Aufgabe 1:
Gib aus dem Übungstext unten den Abschnitt wortgetreu aus, der mit „Mag es zwischen“ beginnt und bis einschließlich „Abgeordneten der SPD)“ reicht.

++++ Übungstext ++++

Mag es zwischen zivilgesellschaftlichen Organisationen und der Politik durchaus Differenzen darüber geben, ob die bisherigen Maßnahmen nur erste Schritte sind oder bereits große Erfolge hinsichtlich der Verwirklichungschancen für Frauen bedeuten, so ist doch eines gewiss: Ein Zurück in tradierte Rollenmuster wollen wir gemeinsam nicht. Vielmehr stärken wir Demokratinnen und Demokraten sowohl die Istanbul-Konvention als auch die Frauenrechtskonvention CEDAW. Wir wollen das Recht auf Gleichstellung für jede Person, für Frauen, Männer und Diverse, zu jeder Zeit ihres Lebenslaufes verwirklichen.

(Beifall bei Abgeordneten der SPD)

Den Gegnern von Emanzipation, Freiheit und Antidiskriminierung für jeden Menschen, die hier einen Gesetzentwurf zur Änderung des Aktiengesetzes vorgelegt haben, möchte ich nur sagen: Die Begründung ist einfach skandalös und beschämend. Sie wollen ein Gesetz ändern, weil männliche Bewerber – ich zitiere – „um die Früchte ihrer harten beruflichen Leistung“ gebracht werden.

(Helin Evrim Sommer [DIE LINKE]: Ach Gott!)

Schluchz, mir kommen die Tränen.

(Beifall der Abg. Leni Breymaier [SPD])

Nur Antidemokraten haben Angst vor der 1995 auf der Vierten UN-Weltfrauenkonferenz als Ziel festgelegte – ich zitiere – „Machtgleichstellung der Frau“. Nur Antidemokraten wollen, wie in einem hier ebenfalls vorgelegten Antrag, die – ich zitiere – „Gleichstellung beenden“ und diskreditieren darüber hinaus das weltweit wichtige Prinzip des Gender-Mainstreaming.

(Beifall der Abg. Dr. Daniela De Ridder [SPD])

++++

Aufgabe 2:
Gib die folgenden Zeilen wortgetreu wieder, vom Anfang der Zeilen bis einschließlich der Zeile mit „List the labels“. Lass die Bilder in deiner Antwort weg.

++++ Aufgabenmaterial ++++

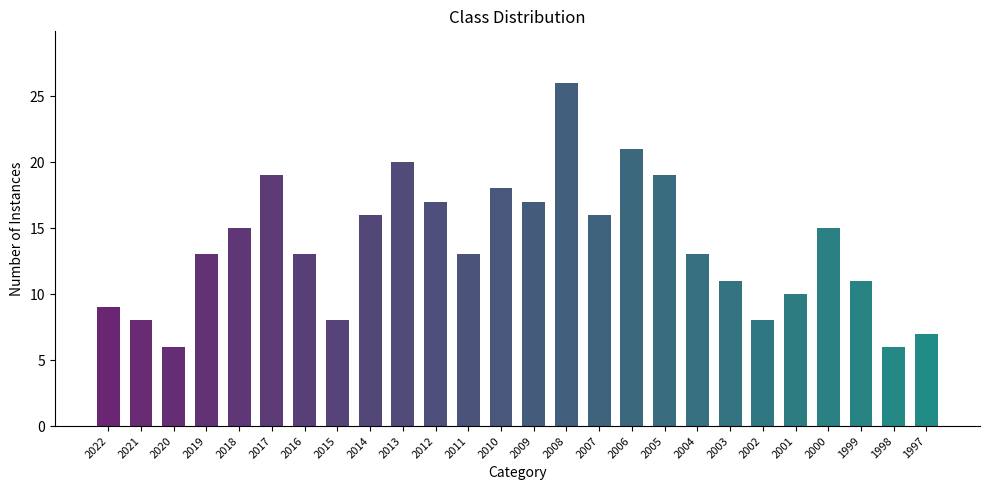

What is the greatest value displayed?

26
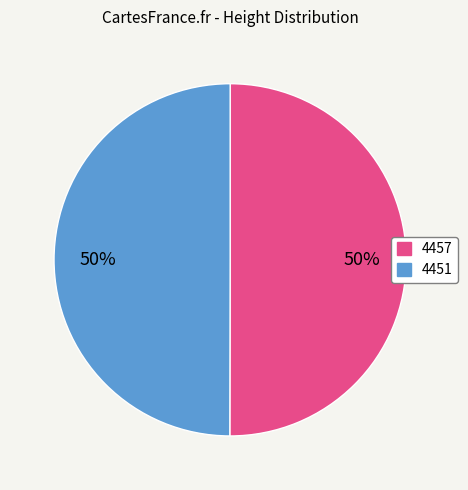

Is it true that 4451 is 50% of the pie?

True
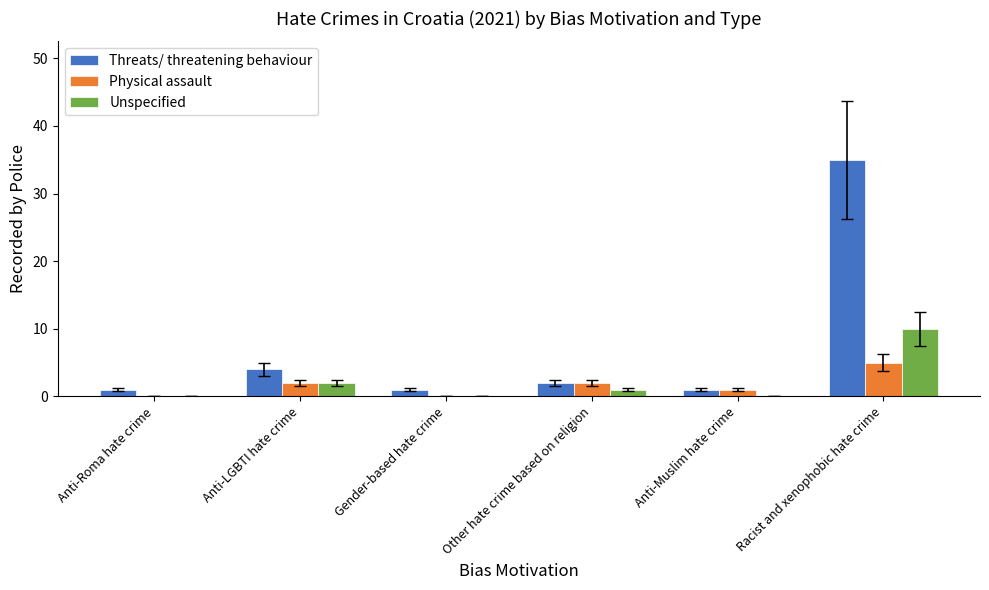

What is the sum of all Physical assault values?

10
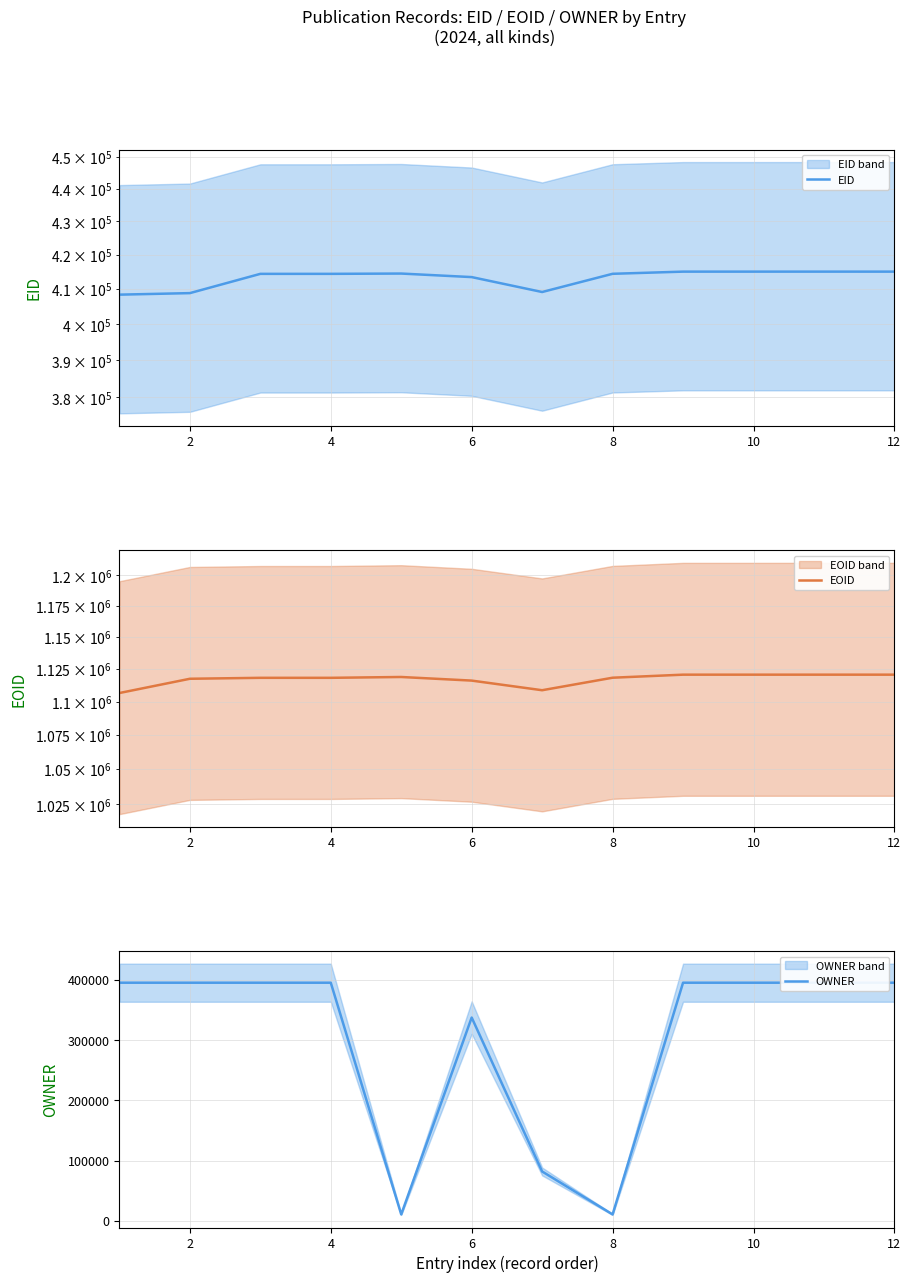

Where does the EOID series first go above 1118287?

8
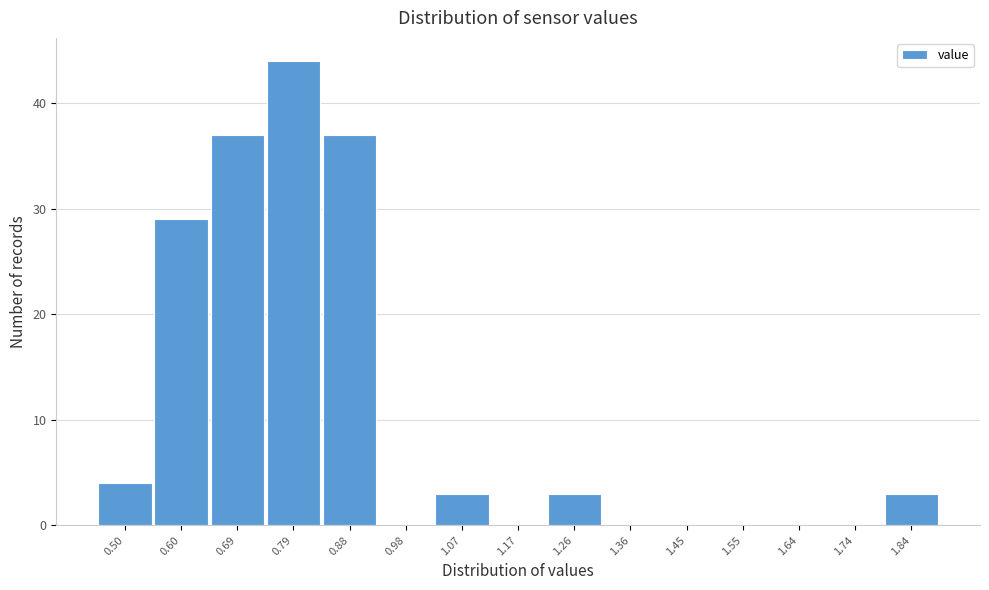

Reading right to left, what are all the values shown in this chart?

1.84=3	1.74=0	1.64=0	1.55=0	1.45=0	1.36=0	1.26=3	1.17=0	1.07=3	0.98=0	0.88=37	0.79=44	0.69=37	0.60=29	0.50=4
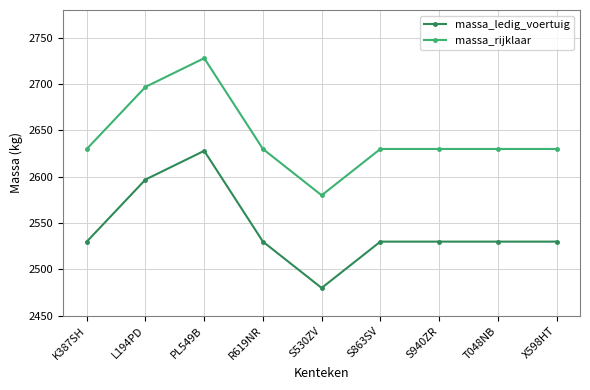

At how many categories does at least one series exceed 2507?

9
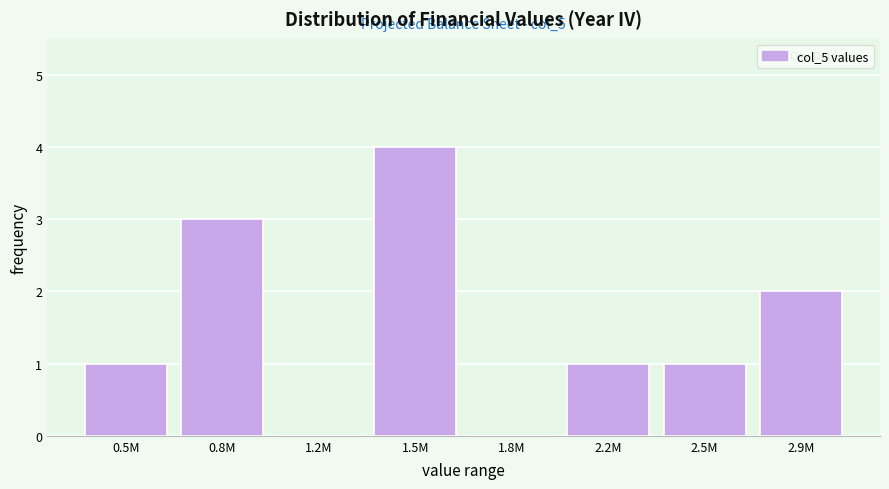

Reading left to right, extract all data points from this chart.

0.5M=1	0.8M=3	1.2M=0	1.5M=4	1.8M=0	2.2M=1	2.5M=1	2.9M=2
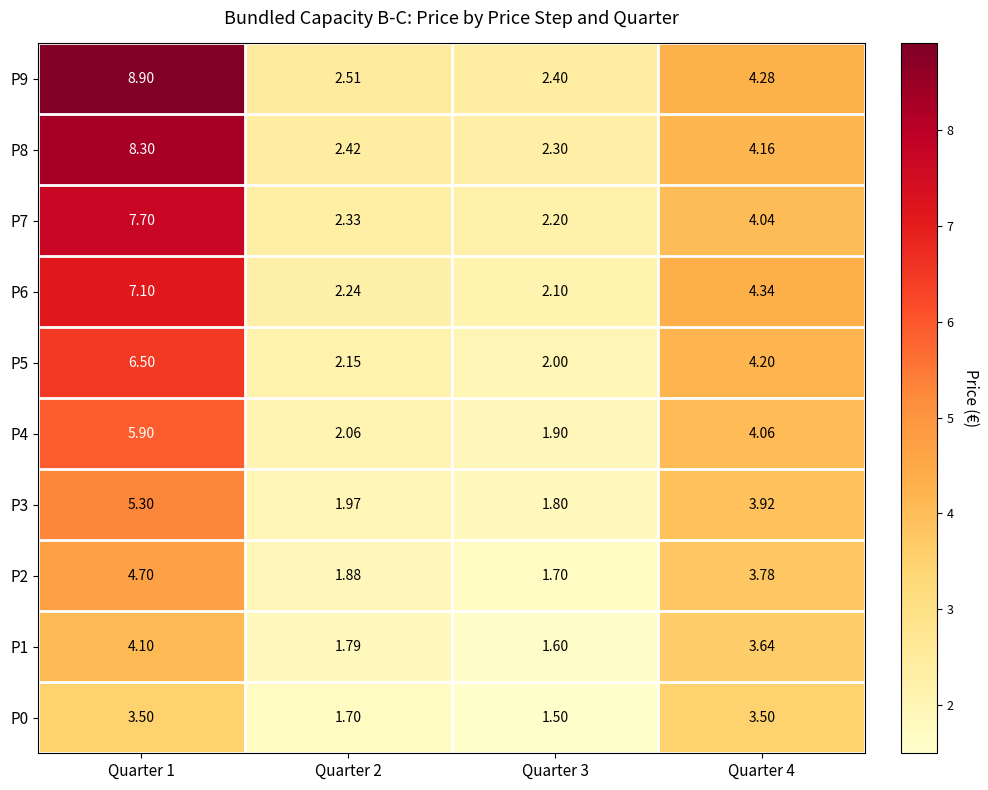

Is the value of P7 at Quarter 3 greater than the value of P4 at Quarter 4?

No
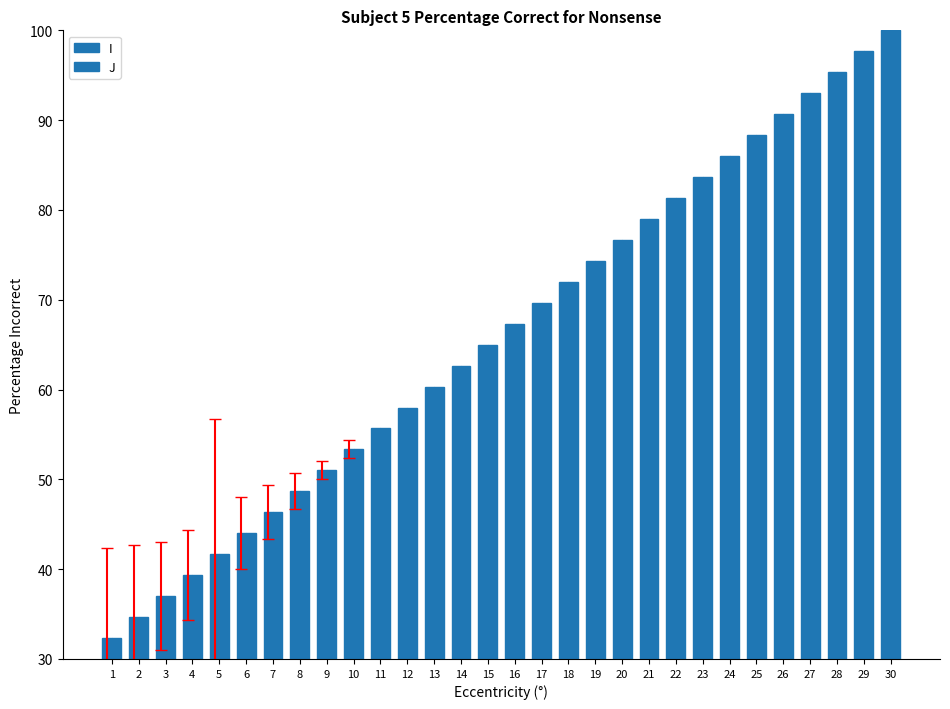

Count the number of categories in the chart.

30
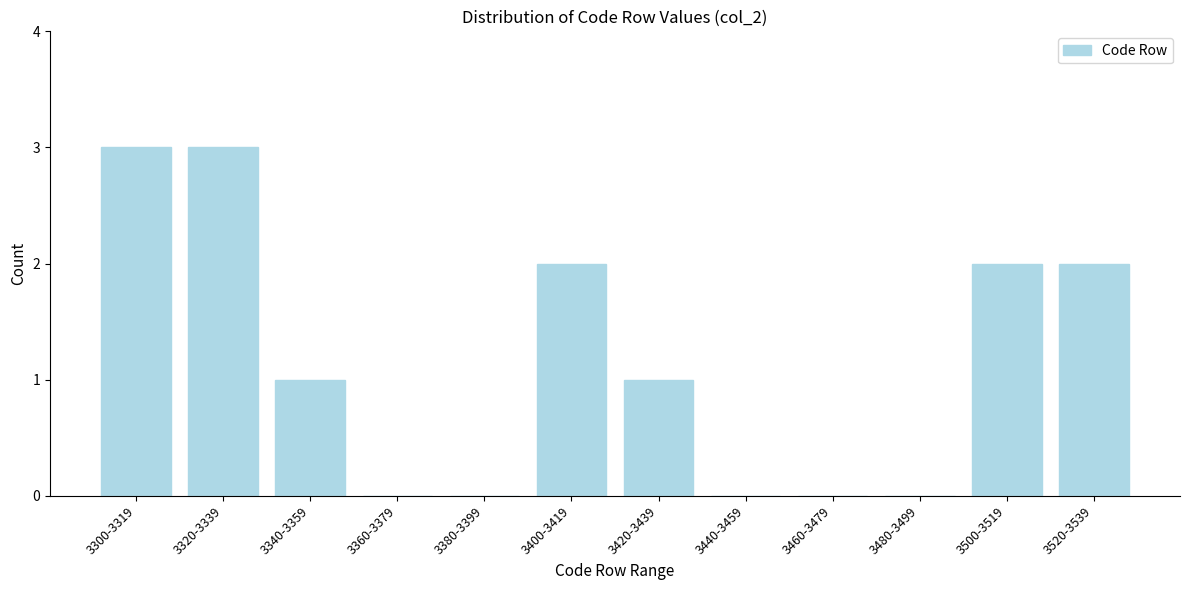

Reading left to right, what are all the values shown in this chart?

3300-3319=3	3320-3339=3	3340-3359=1	3360-3379=0	3380-3399=0	3400-3419=2	3420-3439=1	3440-3459=0	3460-3479=0	3480-3499=0	3500-3519=2	3520-3539=2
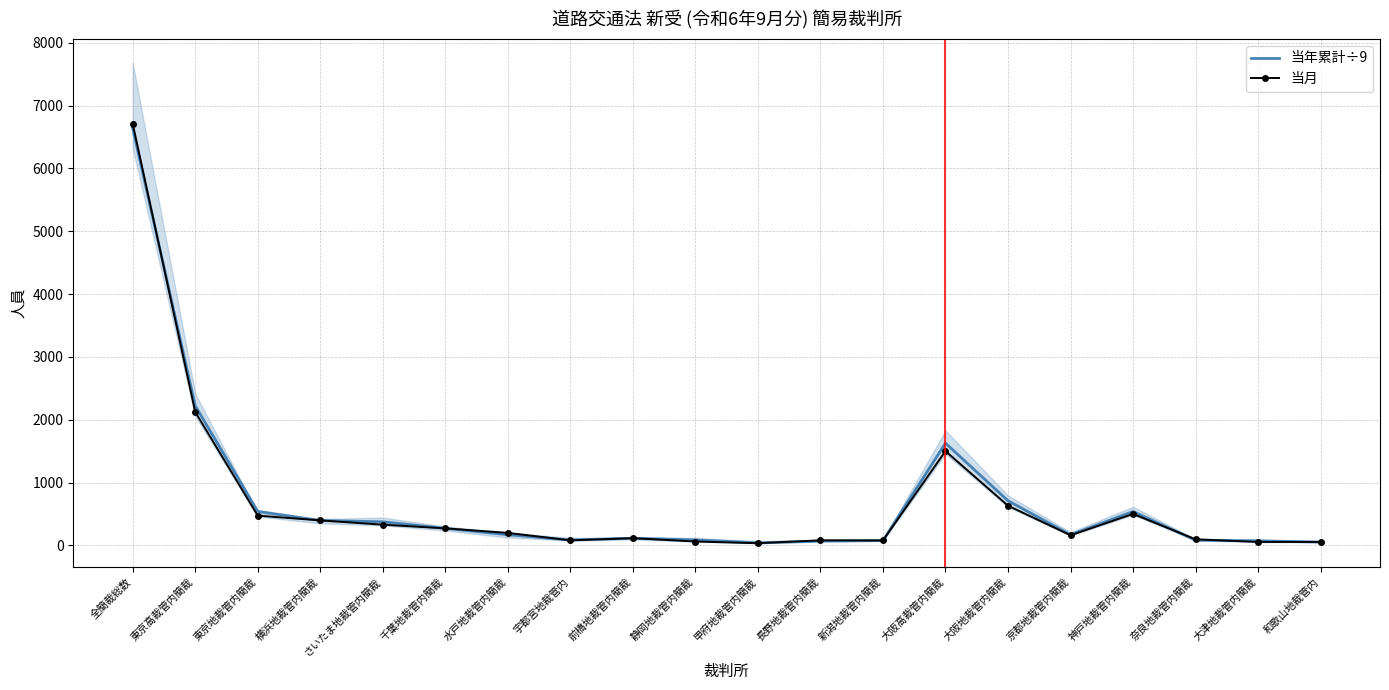

List the labels in order of 当月 value, largest first.

全簡裁総数, 東京高裁管内簡裁, 大阪高裁管内簡裁, 大阪地裁管内簡裁, 神戸地裁管内簡裁, 東京地裁管内簡裁, 横浜地裁管内簡裁, さいたま地裁管内簡裁, 千葉地裁管内簡裁, 水戸地裁管内簡裁, 京都地裁管内簡裁, 前橋地裁管内簡裁, 奈良地裁管内簡裁, 宇都宮地裁管内, 長野地裁管内簡裁, 新潟地裁管内簡裁, 静岡地裁管内簡裁, 大津地裁管内簡裁, 和歌山地裁管内, 甲府地裁管内簡裁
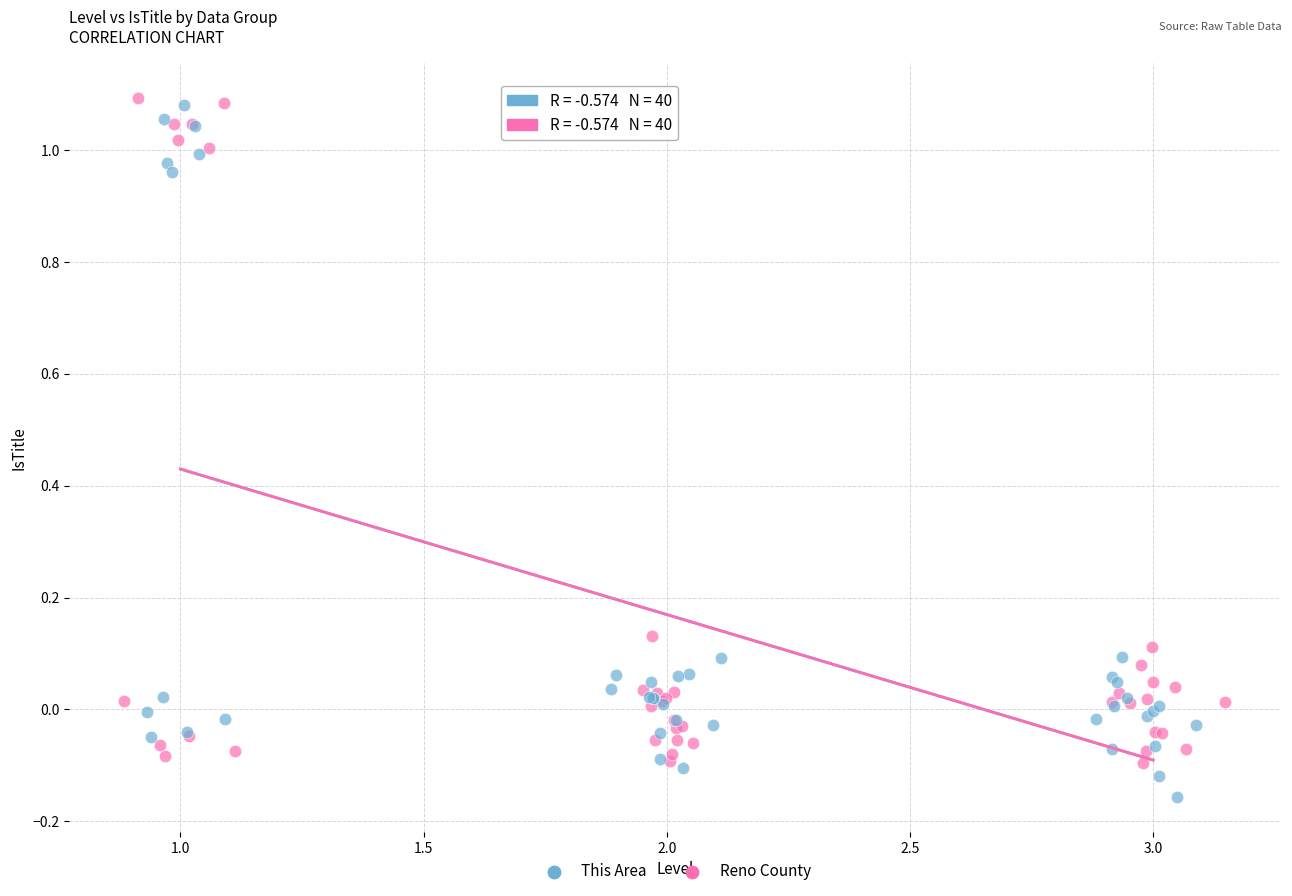

Which series has the largest Y range (max minus min)?

This Area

++++

Antwortbereich 1:
Mag es zwischen zivilgesellschaftlichen Organisationen und der Politik durchaus Differenzen darüber geben, ob die bisherigen Maßnahmen nur erste Schritte sind oder bereits große Erfolge hinsichtlich der Verwirklichungschancen für Frauen bedeuten, so ist doch eines gewiss: Ein Zurück in tradierte Rollenmuster wollen wir gemeinsam nicht. Vielmehr stärken wir Demokratinnen und Demokraten sowohl die Istanbul-Konvention als auch die Frauenrechtskonvention CEDAW. Wir wollen das Recht auf Gleichstellung für jede Person, für Frauen, Männer und Diverse, zu jeder Zeit ihres Lebenslaufes verwirklichen.

(Beifall bei Abgeordneten der SPD)

Antwortbereich 2:
What is the greatest value displayed?

26

Is it true that 4451 is 50% of the pie?

True

What is the sum of all Physical assault values?

10

Where does the EOID series first go above 1118287?

8

Reading right to left, what are all the values shown in this chart?

1.84=3	1.74=0	1.64=0	1.55=0	1.45=0	1.36=0	1.26=3	1.17=0	1.07=3	0.98=0	0.88=37	0.79=44	0.69=37	0.60=29	0.50=4

At how many categories does at least one series exceed 2507?

9

Reading left to right, extract all data points from this chart.

0.5M=1	0.8M=3	1.2M=0	1.5M=4	1.8M=0	2.2M=1	2.5M=1	2.9M=2

Is the value of P7 at Quarter 3 greater than the value of P4 at Quarter 4?

No

Count the number of categories in the chart.

30

Reading left to right, what are all the values shown in this chart?

3300-3319=3	3320-3339=3	3340-3359=1	3360-3379=0	3380-3399=0	3400-3419=2	3420-3439=1	3440-3459=0	3460-3479=0	3480-3499=0	3500-3519=2	3520-3539=2

List the labels in order of 当月 value, largest first.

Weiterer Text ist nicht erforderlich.